* _EXERCISE DESCRIPTION_:
When you reach the line in the listing below that contains "Designations", begin returning lines exactly as written, and stop after the line that contains "Bearings: Bearing housings". Return no other lines.

* _EXERCISE MATERIALS_:
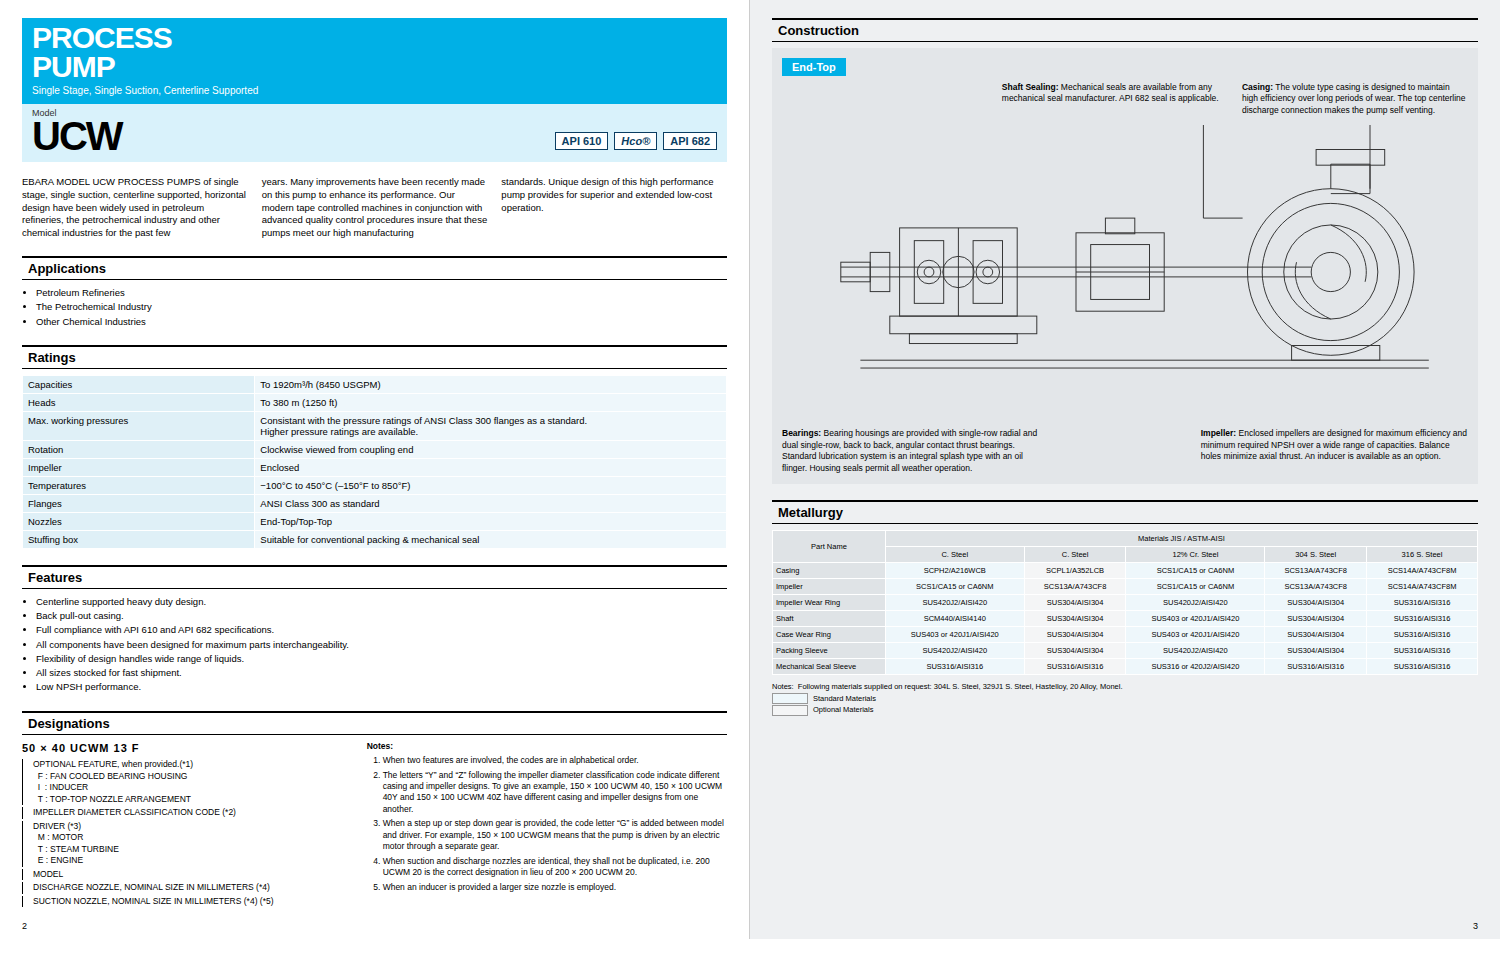PROCESS
PUMP
Single Stage, Single Suction, Centerline Supported
Model
UCW
API 610 Hco® API 682
EBARA MODEL UCW PROCESS PUMPS of single stage, single suction, centerline supported, horizontal design have been widely used in petroleum refineries, the petrochemical industry and other chemical industries for the past few
years. Many improvements have been recently made on this pump to enhance its performance. Our modern tape controlled machines in conjunction with advanced quality control procedures insure that these pumps meet our high manufacturing
standards. Unique design of this high performance pump provides for superior and extended low-cost operation.
Applications
Petroleum Refineries
The Petrochemical Industry
Other Chemical Industries
Ratings
| Capacities | To 1920m³/h (8450 USGPM) |
| Heads | To 380 m (1250 ft) |
| Max. working pressures | Consistant with the pressure ratings of ANSI Class 300 flanges as a standard. Higher pressure ratings are available. |
| Rotation | Clockwise viewed from coupling end |
| Impeller | Enclosed |
| Temperatures | −100°C to 450°C (–150°F to 850°F) |
| Flanges | ANSI Class 300 as standard |
| Nozzles | End-Top/Top-Top |
| Stuffing box | Suitable for conventional packing & mechanical seal |
Features
Centerline supported heavy duty design.
Back pull-out casing.
Full compliance with API 610 and API 682 specifications.
All components have been designed for maximum parts interchangeability.
Flexibility of design handles wide range of liquids.
All sizes stocked for fast shipment.
Low NPSH performance.
Designations
50 × 40 UCWM 13 F
OPTIONAL FEATURE, when provided.(*1)
F : FAN COOLED BEARING HOUSING
I : INDUCER
T : TOP-TOP NOZZLE ARRANGEMENT
IMPELLER DIAMETER CLASSIFICATION CODE (*2)
DRIVER (*3)
M : MOTOR
T : STEAM TURBINE
E : ENGINE
MODEL
DISCHARGE NOZZLE, NOMINAL SIZE IN MILLIMETERS (*4)
SUCTION NOZZLE, NOMINAL SIZE IN MILLIMETERS (*4) (*5)
Notes:
When two features are involved, the codes are in alphabetical order.
The letters “Y” and “Z” following the impeller diameter classification code indicate different casing and impeller designs. To give an example, 150 × 100 UCWM 40, 150 × 100 UCWM 40Y and 150 × 100 UCWM 40Z have different casing and impeller designs from one another.
When a step up or step down gear is provided, the code letter “G” is added between model and driver. For example, 150 × 100 UCWGM means that the pump is driven by an electric motor through a separate gear.
When suction and discharge nozzles are identical, they shall not be duplicated, i.e. 200 UCWM 20 is the correct designation in lieu of 200 × 200 UCWM 20.
When an inducer is provided a larger size nozzle is employed.
2
Construction
End-Top
Shaft Sealing: Mechanical seals are available from any mechanical seal manufacturer. API 682 seal is applicable.
Casing: The volute type casing is designed to maintain high efficiency over long periods of wear. The top centerline discharge connection makes the pump self venting.
Bearings: Bearing housings are provided with single-row radial and dual single-row, back to back, angular contact thrust bearings. Standard lubrication system is an integral splash type with an oil flinger. Housing seals permit all weather operation.
Impeller: Enclosed impellers are designed for maximum efficiency and minimum required NPSH over a wide range of capacities. Balance holes minimize axial thrust. An inducer is available as an option.
Metallurgy
| Part Name | Materials JIS / ASTM-AISI |
| --- | --- |
| C. Steel | C. Steel | 12% Cr. Steel | 304 S. Steel | 316 S. Steel |
| Casing | SCPH2/A216WCB | SCPL1/A352LCB | SCS1/CA15 or CA6NM | SCS13A/A743CF8 | SCS14A/A743CF8M |
| Impeller | SCS1/CA15 or CA6NM | SCS13A/A743CF8 | SCS1/CA15 or CA6NM | SCS13A/A743CF8 | SCS14A/A743CF8M |
| Impeller Wear Ring | SUS420J2/AISI420 | SUS304/AISI304 | SUS420J2/AISI420 | SUS304/AISI304 | SUS316/AISI316 |
| Shaft | SCM440/AISI4140 | SUS304/AISI304 | SUS403 or 420J1/AISI420 | SUS304/AISI304 | SUS316/AISI316 |
| Case Wear Ring | SUS403 or 420J1/AISI420 | SUS304/AISI304 | SUS403 or 420J1/AISI420 | SUS304/AISI304 | SUS316/AISI316 |
| Packing Sleeve | SUS420J2/AISI420 | SUS304/AISI304 | SUS420J2/AISI420 | SUS304/AISI304 | SUS316/AISI316 |
| Mechanical Seal Sleeve | SUS316/AISI316 | SUS316/AISI316 | SUS316 or 420J2/AISI420 | SUS316/AISI316 | SUS316/AISI316 |
Notes: Following materials supplied on request: 304L S. Steel, 329J1 S. Steel, Hastelloy, 20 Alloy, Monel.
Standard Materials
Optional Materials
3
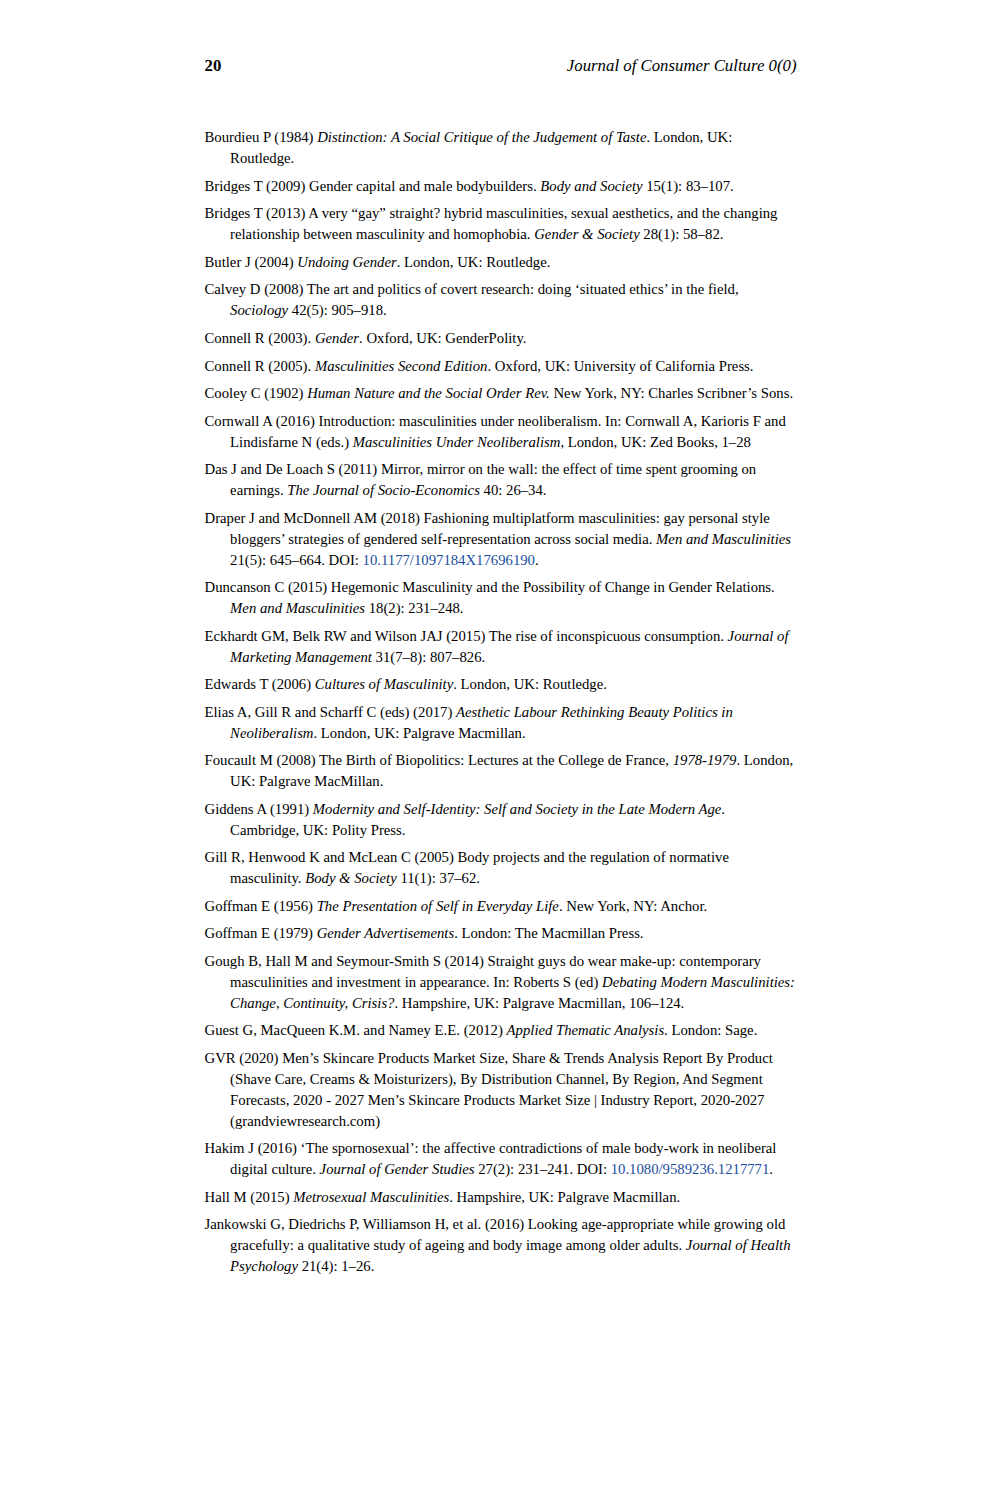20 Journal of Consumer Culture 0(0)
Bourdieu P (1984) Distinction: A Social Critique of the Judgement of Taste. London, UK: Routledge.
Bridges T (2009) Gender capital and male bodybuilders. Body and Society 15(1): 83–107.
Bridges T (2013) A very “gay” straight? hybrid masculinities, sexual aesthetics, and the changing relationship between masculinity and homophobia. Gender & Society 28(1): 58–82.
Butler J (2004) Undoing Gender. London, UK: Routledge.
Calvey D (2008) The art and politics of covert research: doing ‘situated ethics’ in the field, Sociology 42(5): 905–918.
Connell R (2003). Gender. Oxford, UK: GenderPolity.
Connell R (2005). Masculinities Second Edition. Oxford, UK: University of California Press.
Cooley C (1902) Human Nature and the Social Order Rev. New York, NY: Charles Scribner’s Sons.
Cornwall A (2016) Introduction: masculinities under neoliberalism. In: Cornwall A, Karioris F and Lindisfarne N (eds.) Masculinities Under Neoliberalism, London, UK: Zed Books, 1–28
Das J and De Loach S (2011) Mirror, mirror on the wall: the effect of time spent grooming on earnings. The Journal of Socio-Economics 40: 26–34.
Draper J and McDonnell AM (2018) Fashioning multiplatform masculinities: gay personal style bloggers’ strategies of gendered self-representation across social media. Men and Masculinities 21(5): 645–664. DOI: 10.1177/1097184X17696190.
Duncanson C (2015) Hegemonic Masculinity and the Possibility of Change in Gender Relations. Men and Masculinities 18(2): 231–248.
Eckhardt GM, Belk RW and Wilson JAJ (2015) The rise of inconspicuous consumption. Journal of Marketing Management 31(7–8): 807–826.
Edwards T (2006) Cultures of Masculinity. London, UK: Routledge.
Elias A, Gill R and Scharff C (eds) (2017) Aesthetic Labour Rethinking Beauty Politics in Neoliberalism. London, UK: Palgrave Macmillan.
Foucault M (2008) The Birth of Biopolitics: Lectures at the College de France, 1978-1979. London, UK: Palgrave MacMillan.
Giddens A (1991) Modernity and Self-Identity: Self and Society in the Late Modern Age. Cambridge, UK: Polity Press.
Gill R, Henwood K and McLean C (2005) Body projects and the regulation of normative masculinity. Body & Society 11(1): 37–62.
Goffman E (1956) The Presentation of Self in Everyday Life. New York, NY: Anchor.
Goffman E (1979) Gender Advertisements. London: The Macmillan Press.
Gough B, Hall M and Seymour-Smith S (2014) Straight guys do wear make-up: contemporary masculinities and investment in appearance. In: Roberts S (ed) Debating Modern Masculinities: Change, Continuity, Crisis?. Hampshire, UK: Palgrave Macmillan, 106–124.
Guest G, MacQueen K.M. and Namey E.E. (2012) Applied Thematic Analysis. London: Sage.
GVR (2020) Men’s Skincare Products Market Size, Share & Trends Analysis Report By Product (Shave Care, Creams & Moisturizers), By Distribution Channel, By Region, And Segment Forecasts, 2020 - 2027 Men’s Skincare Products Market Size | Industry Report, 2020-2027 (grandviewresearch.com)
Hakim J (2016) ‘The spornosexual’: the affective contradictions of male body-work in neoliberal digital culture. Journal of Gender Studies 27(2): 231–241. DOI: 10.1080/9589236.1217771.
Hall M (2015) Metrosexual Masculinities. Hampshire, UK: Palgrave Macmillan.
Jankowski G, Diedrichs P, Williamson H, et al. (2016) Looking age-appropriate while growing old gracefully: a qualitative study of ageing and body image among older adults. Journal of Health Psychology 21(4): 1–26.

* _EXERCISE SOLUTION_:
Designations
50 × 40 UCWM 13 F
OPTIONAL FEATURE, when provided.(*1)
F : FAN COOLED BEARING HOUSING
I : INDUCER
T : TOP-TOP NOZZLE ARRANGEMENT
IMPELLER DIAMETER CLASSIFICATION CODE (*2)
DRIVER (*3)
M : MOTOR
T : STEAM TURBINE
E : ENGINE
MODEL
DISCHARGE NOZZLE, NOMINAL SIZE IN MILLIMETERS (*4)
SUCTION NOZZLE, NOMINAL SIZE IN MILLIMETERS (*4) (*5)
Notes:
When two features are involved, the codes are in alphabetical order.
The letters “Y” and “Z” following the impeller diameter classification code indicate different casing and impeller designs. To give an example, 150 × 100 UCWM 40, 150 × 100 UCWM 40Y and 150 × 100 UCWM 40Z have different casing and impeller designs from one another.
When a step up or step down gear is provided, the code letter “G” is added between model and driver. For example, 150 × 100 UCWGM means that the pump is driven by an electric motor through a separate gear.
When suction and discharge nozzles are identical, they shall not be duplicated, i.e. 200 UCWM 20 is the correct designation in lieu of 200 × 200 UCWM 20.
When an inducer is provided a larger size nozzle is employed.
2
Construction
End-Top
Shaft Sealing: Mechanical seals are available from any mechanical seal manufacturer. API 682 seal is applicable.
Casing: The volute type casing is designed to maintain high efficiency over long periods of wear. The top centerline discharge connection makes the pump self venting.
Bearings: Bearing housings are provided with single-row radial and dual single-row, back to back, angular contact thrust bearings. Standard lubrication system is an integral splash type with an oil flinger. Housing seals permit all weather operation.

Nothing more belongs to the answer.